Thank you Larry, Your letter of response was most welcome. I am glad that the article containing the warning met your approval. Glad because I have been afraid I might be misunderstood after all. Also in a previous article I have shown parts the stern and cathegorical kind of language that the Manifestation of God is using, afterwards hoping that you do not misunderstand. I am here to inform about this Faith. It is revealed in various kinds of languages and contains many kinds of admonishments , prescrptions and laws.I must present as many levels as possible I think. Today I will tell you somewhat about Abdu'l-Baha. From the book I have mentioned:" Bahaullah and the New Era" " Birth and childhood
Abbas Effendi, who afterwards assumed the title of Abdu'l-Baha (i.e. Servant of Baha), was the eldest son of Bahaullah. He was born in Teheran before ...the 23rd of May 1844, the very same night in which the Bab declared His mission.

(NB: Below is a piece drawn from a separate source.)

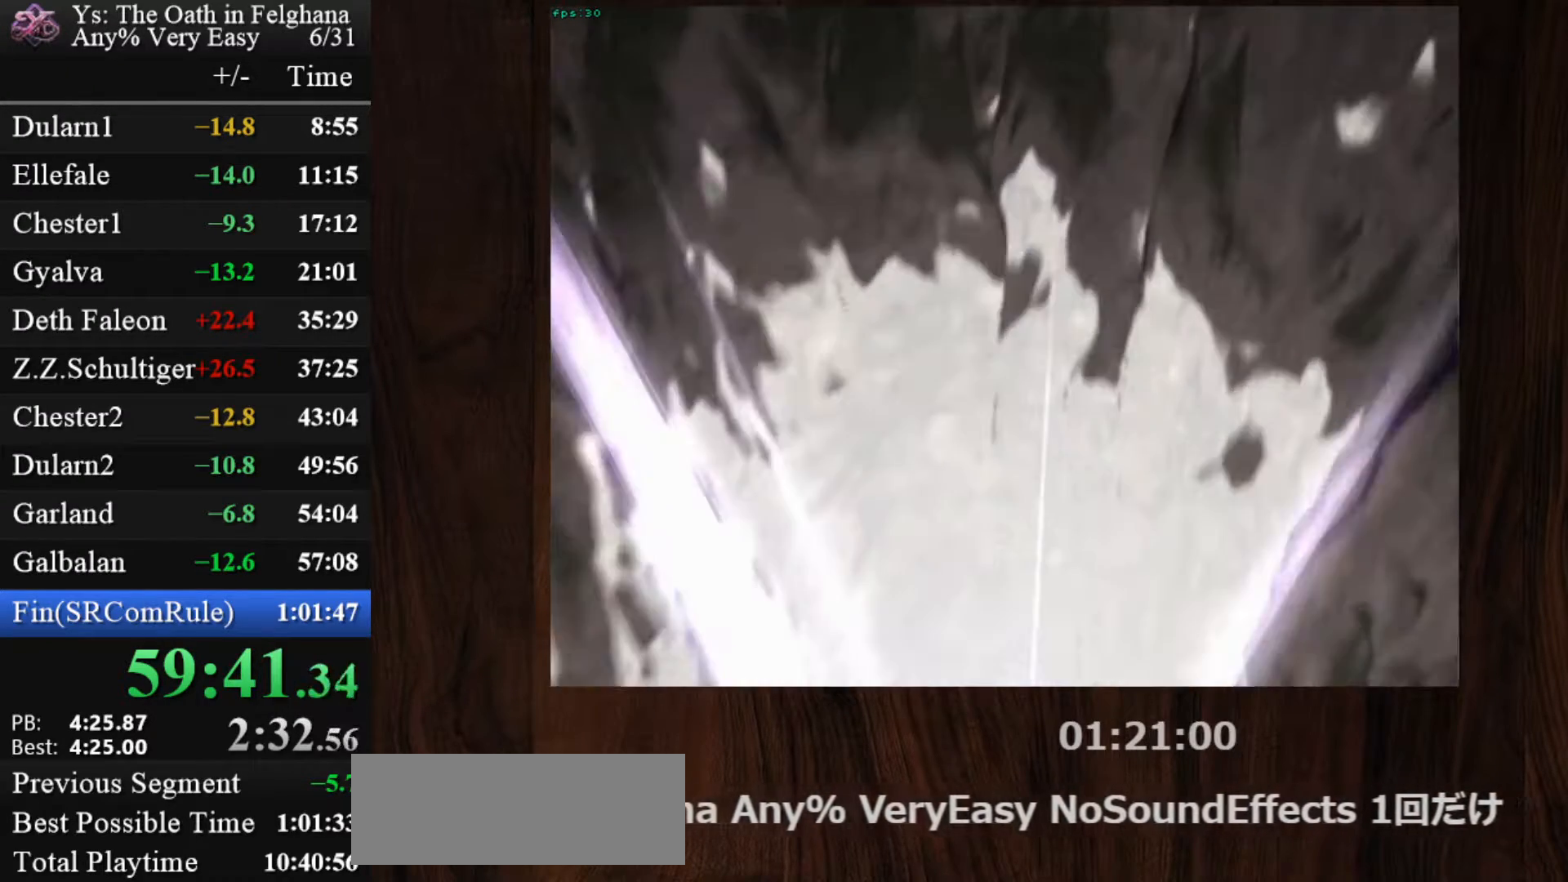
{"keys": [], "mouse": [], "events": [[17, "z", "down"], [100, "z", "up"], [150, "z", "down"], [333, "z", "up"], [383, "z", "down"], [483, "z", "up"]]}
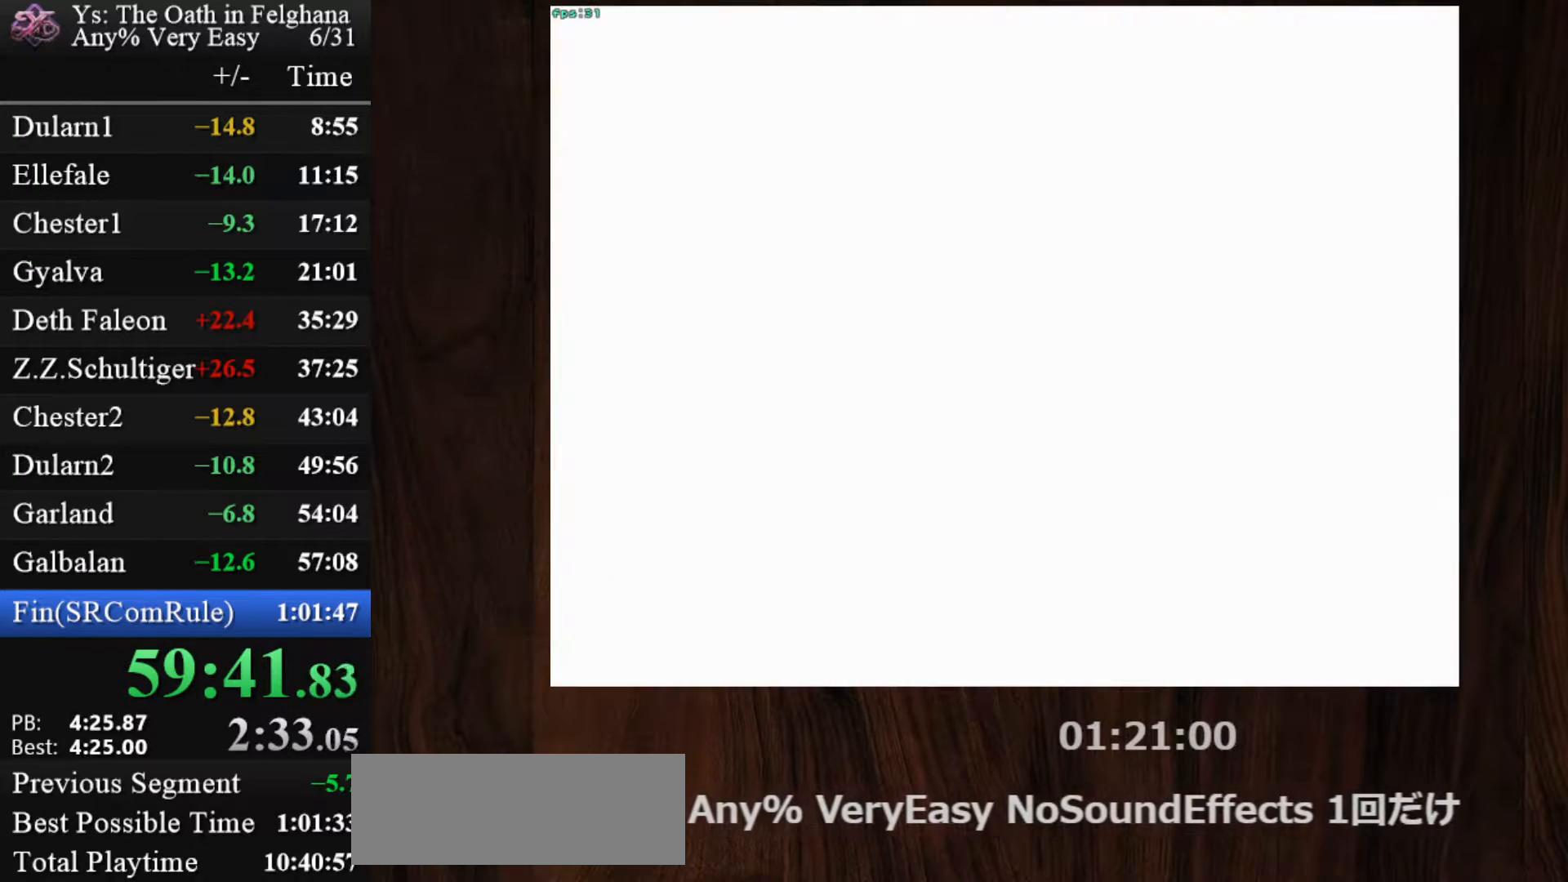
{"keys": ["z"], "mouse": [], "events": [[33, "z", "down"], [67, "z", "up"], [117, "z", "down"], [217, "z", "up"], [267, "z", "down"], [450, "z", "up"], [500, "z", "down"]]}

He was nine years of age when His Father, to Whom even then He was devotedly attached, was thrown into the dungeon in Teheran. A mob sacked their house, and the family were stripped of their possessions and left in destitution. Abdu'l-Baha tells how one day He was allowed to enter the prison yard to see His beloved Father when He came out for His daily exercise. Bahaullah was terribly altered, so ill He could hardly walk, His hair and beard unkept, His neck galled and swollen from the pressure of a heavy steel collar, His body bent by the weight of His chains, and the sight made a never-to-be-forgotten impression on the mind of the sensitive boy. During the first year of their residence in Baghdad, ten years before the open Declaration by Bahaullah of His Mission, the keen insight of Abdu'l-Baha Who was then but nine years of age, already led Him to the momentous discovery that His Father was indeed the Promised One Whose Manifestation all the Babis were awaiting. Some sixty years afterwards He thus described the moment in which this conviction suddenly overwhelmed His whole nature:-
'I am the servant of the Blessed Perfection. In Baghdad I was a child. Then and there He announced to me the Word, and I believed in Him. As soon as He proclaimed to me the Word, I threw myself at His Holy Feet and implored and supplicated Him to accept my blood as a sacrifice in His Pathway. Sacrifice! How sweet I find this word! There is no greater Bounty for me than this! What greater glory can I conceive than to see this neck chained for His sake, these feet fettered for His love, this body mutilated or thrown into the depths of the sea for His Cause! If in reality we are His sincere lovers - if in reality I am His sincere servant, then I must sacrifice my life, my all at His Blessed Threshold.' About this time He began to be called by His friends, 'The Mystery of God', a title given to Him by Bahaullah, by which Hee was commonly known during the period of residence in Baghdad. When His Father went away for two years in the wilderness, Abbas was heartbroken. His chief consolation consisted in copying and committing to memory the Tablets of the Bab, and much of His time was spent in solitary meditation. When at last His Father returned, the boy was overwhelmed with joy. YOUTH From that time onwards, He became His Father's closest companion and, as it were, protector. Although a mere youth, He already showed astonishing sagacity and discrimination, and undertook the task of interviewing all the numerous visitors who came to see His Father. If He found they were genuine true seekers, He admitted them to His Father's presence, but otherwise He did not permit them to trouble Bahaullah. On many occasions He helped His Father in answering the questions and solving the difficulties of these visitors. For exemple, when one of the Sufi-leaders....asked for an explanation of the phrase: 'I was a Hidden Mystery,' which occurs in a well-known Muhammedan tradition, Bahaullah turned to the 'Mystery of God', Abbas, and asked Him to write the explanation. The boy who was then about fifteen or sixteen years of age, at once wrote an important epistle giving an exposition so illuminating as to astonish' (the Sufi leader'). This epistle is now widely spread among the Bahais, and is well known to many outside the Bahai Faith.
I hope that you will find it comforting to know about Abdu'l-Baha, I'll write more about this remarkable persdonage later. I have to leave you now, I got a phone call making me have to go to the village nearby.